Laporan Wartawan Tribunnews.com, Reza Deni
TRIBUNNEWS.COM, JAKARTA - Indonesia seperti diketahui bukan sekali ini menghadapi pandemi. Sekitar 15 tahun lalu, penyakit flu burung dari virus H1N1 pernah melanda Indonesia.
Ketua Harian Komisi Nasional Flu Burung dan Pandemi Influenza (Komnas FPBI) 2006-2010, Bayu Krisnamurthi, tidak mau buru-buru membandingkan antara flu burung dan Covid-19.
Namun, Bayu menilai bahwa flu burung tak ada apa-apanya jika dibanding Covid-19.
"Terus terang saja saya katakan, kalau dibandingkan dengan Covid-19, flu burung itu tak ada apa-apanya. Di seluruh dunia case-nya kurang dari seribu sampai dengan 2019 kemarin. Indonesia kira-kira 200 yang kena," kata Bayu dalam Dialog Publik Gugus Tugas Percepatan Penanganan Covid-19 di Graha BNPB, Jumat (10/7/2020).

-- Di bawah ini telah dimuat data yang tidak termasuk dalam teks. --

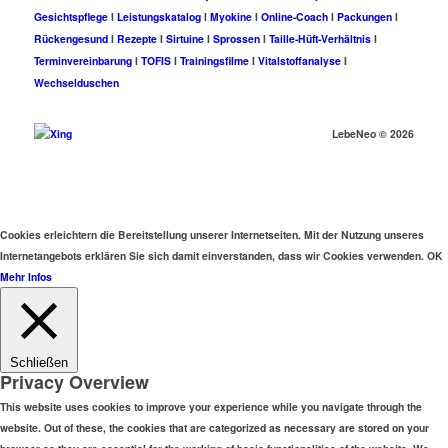
Gesichtspflege
I
Leistungskatalog
I
Myokine
I
Online-Coach
I
Packungen
I
Rückengesund
I
Rezepte
I
Sirtuine
I
Sprossen
I
Taille-Hüft-Verhältnis
I
Terminvereinbarung
I
TOFIS
I
Trainingsfilme
I
Vitalstoffanalyse
I
Wechselduschen
LebeNeo ©
2026
Cookies erleichtern die Bereitstellung unserer Internetseiten. Mit der Nutzung unseres
Internetangebots erklären Sie sich damit einverstanden, dass wir Cookies verwenden.
OK
Mehr Infos
Schließen
Privacy Overview
This website uses cookies to improve your experience while you navigate through the
website. Out of these, the cookies that are categorized as necessary are stored on your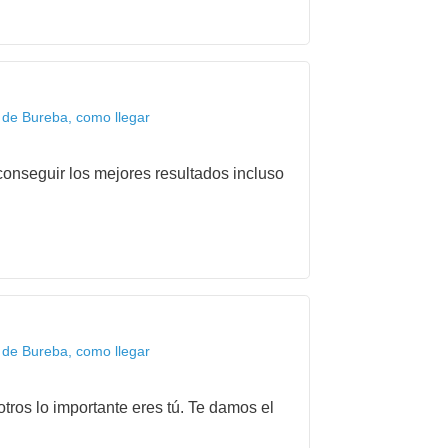
 de Bureba, como llegar
onseguir los mejores resultados incluso
 de Bureba, como llegar
tros lo importante eres tú. Te damos el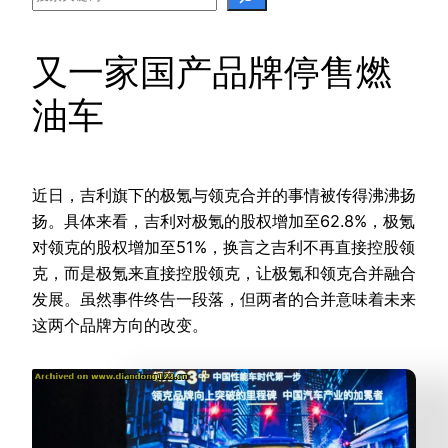
又一家国产品牌停售燃
油车
近日，吉利旗下的极氪与领克合并的事情被传得沸沸扬
扬。具体来看，吉利对极氪的股权增加至62.8%，极氪
对领克的股权增加至51%，换言之吉利不再直接控股领
克，而是极氪来直接控股领克，让极氪和领克合并融合
发展。虽然事件终告一段落，但两者的合并意味着未来
这两个品牌方向的改变。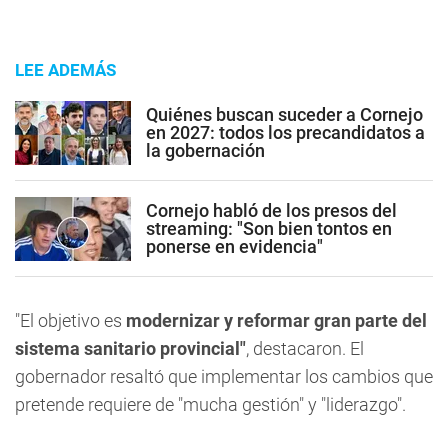
LEE ADEMÁS
Quiénes buscan suceder a Cornejo
en 2027: todos los precandidatos a
la gobernación
Cornejo habló de los presos del
streaming: "Son bien tontos en
ponerse en evidencia"
"El objetivo es
modernizar y reformar gran parte del
sistema sanitario provincial"
, destacaron. El
gobernador resaltó que implementar los cambios que
pretende requiere de "mucha gestión" y "liderazgo".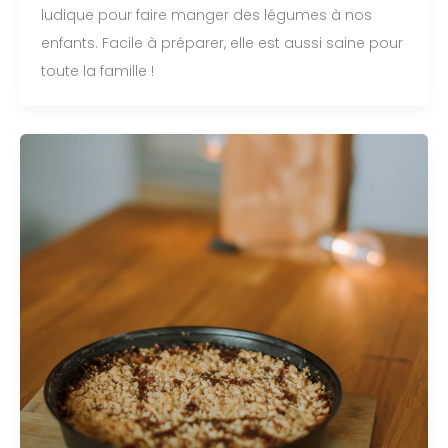
ludique pour faire manger des légumes à nos
enfants. Facile à préparer, elle est aussi saine pour
toute la famille !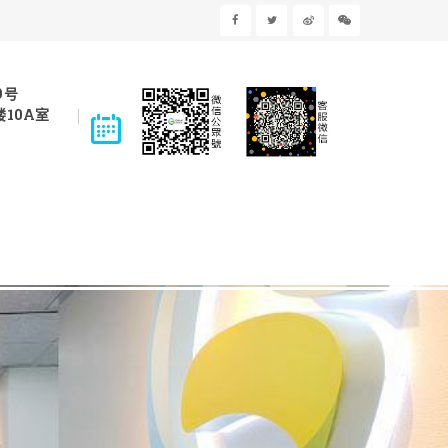
9号
10A室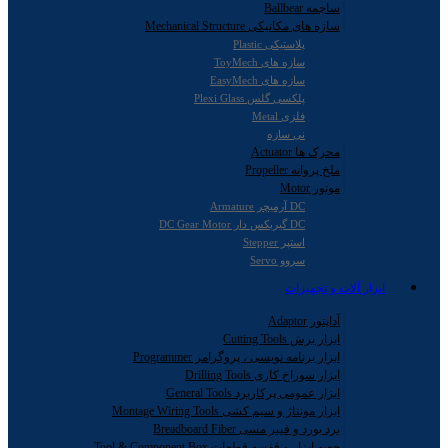
ساچمه Ballbear
سازه های مکانیکی Mechanical Structure
پلاستیکی Plastic
سازه های ToyMech
سازه های EasyMech
پلکسی گلس Plexi Glass
فلزی Metal
نی سازه
محرک ها Actuator
ملخ پروانه Propeller
موتور Motor
DC آرمیچر Armature
DC گیربکس دار DC Gear Motor
استپر Stepper
سروو Servo
ابزار آلات و تجهیزات
آداپتور Adaptor
ابزار برش Cutting Tools
ابزار برنامه نویسی ، پروگرامر Programmer
ابزار سوراخ کاری Drilling Tools
ابزار عمومی پرکاربرد General Tools
ابزار مونتاژ و سیم کشی Montage Wiring Tools
برد بورد و فیبر مسی Breadboard Fiber
جعبه ابزار و قفسه قطعات Tool & Component Box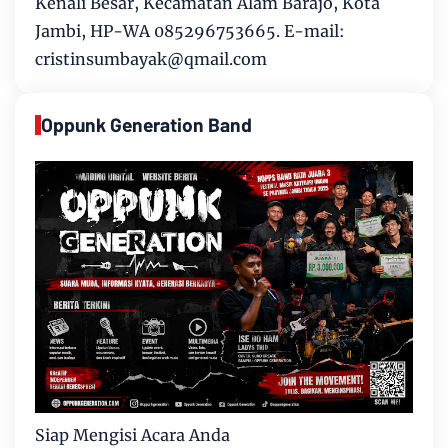
Kenali Besar, Kecamatan Alam Barajo, Kota
Jambi, HP-WA 085296753665. E-mail:
cristinsumbayak@qmail.com
Oppunk Generation Band
Siap Mengisi Acara Anda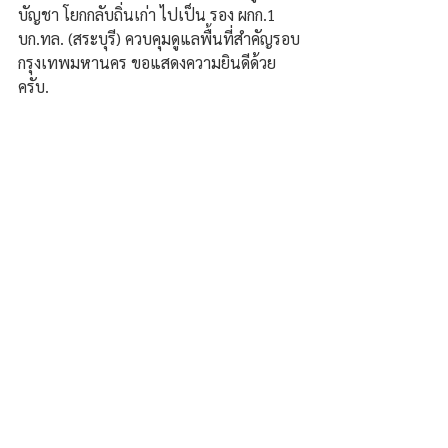
บัญชา โยกกลับถิ่นเก่า ไปเป็น รอง ผกก.1 
บก.ทล. (สระบุรี) ควบคุมดูแลพื้นที่สำคัญรอบ
กรุงเทพมหานคร ขอแสดงความยินดีด้วย
ครับ.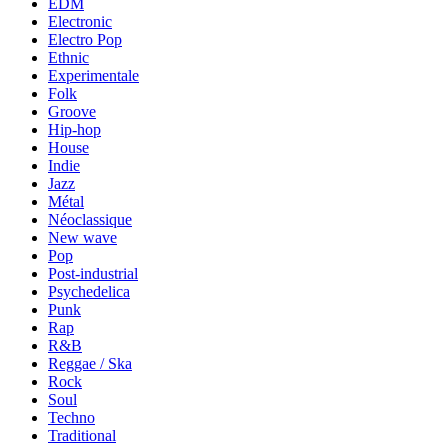
EDM
Electronic
Electro Pop
Ethnic
Experimentale
Folk
Groove
Hip-hop
House
Indie
Jazz
Métal
Néoclassique
New wave
Pop
Post-industrial
Psychedelica
Punk
Rap
R&B
Reggae / Ska
Rock
Soul
Techno
Traditional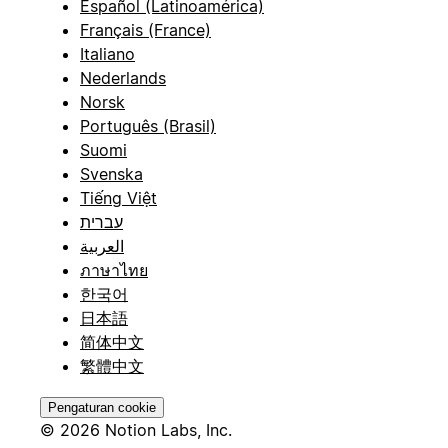
Español (Latinoamérica)
Français (France)
Italiano
Nederlands
Norsk
Português (Brasil)
Suomi
Svenska
Tiếng Việt
עברית
العربية
ภาษาไทย
한국어
日本語
简体中文
繁體中文
Pengaturan cookie
© 2026 Notion Labs, Inc.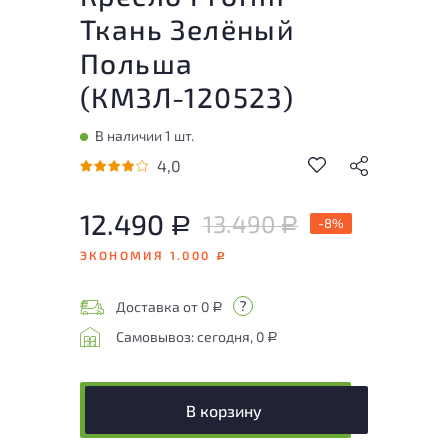
Ткань Зелёный
Польша
(
КМЗЛ-120523
)
В наличии 1 шт.
4,0
12.490
13.490
Р
-8%
Р
ЭКОНОМИЯ 1.000
Р
Доставка от 0
Р
Самовывоз: сегодня, 0
Р
В корзину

Namun, fatality rate atau risiko kematian akibat flu burung, Bayu mengatakan, lebih tinggi ketimbang Covid-19.
"Di dunia kira-kira 60 persen. Di Indonesia itu 80 persen. Jadi kalau ada yang kena, 80 persen peluangnya meninggal," kata Wakil Menteri Pertanian dan Wakil Menteri Perdagangan era Presiden Susilo Bambang Yudhoyono,
Guru Besar Madya Departemen Agribisnis IPB itu pun menjelaskan bahwa penanganan yang dilakukan saat menghadapi flu burung mencakup tiga hal, yakni aspek penyakit, aspek dampak sosial-ekonomi, dan aspek komunikasi publik.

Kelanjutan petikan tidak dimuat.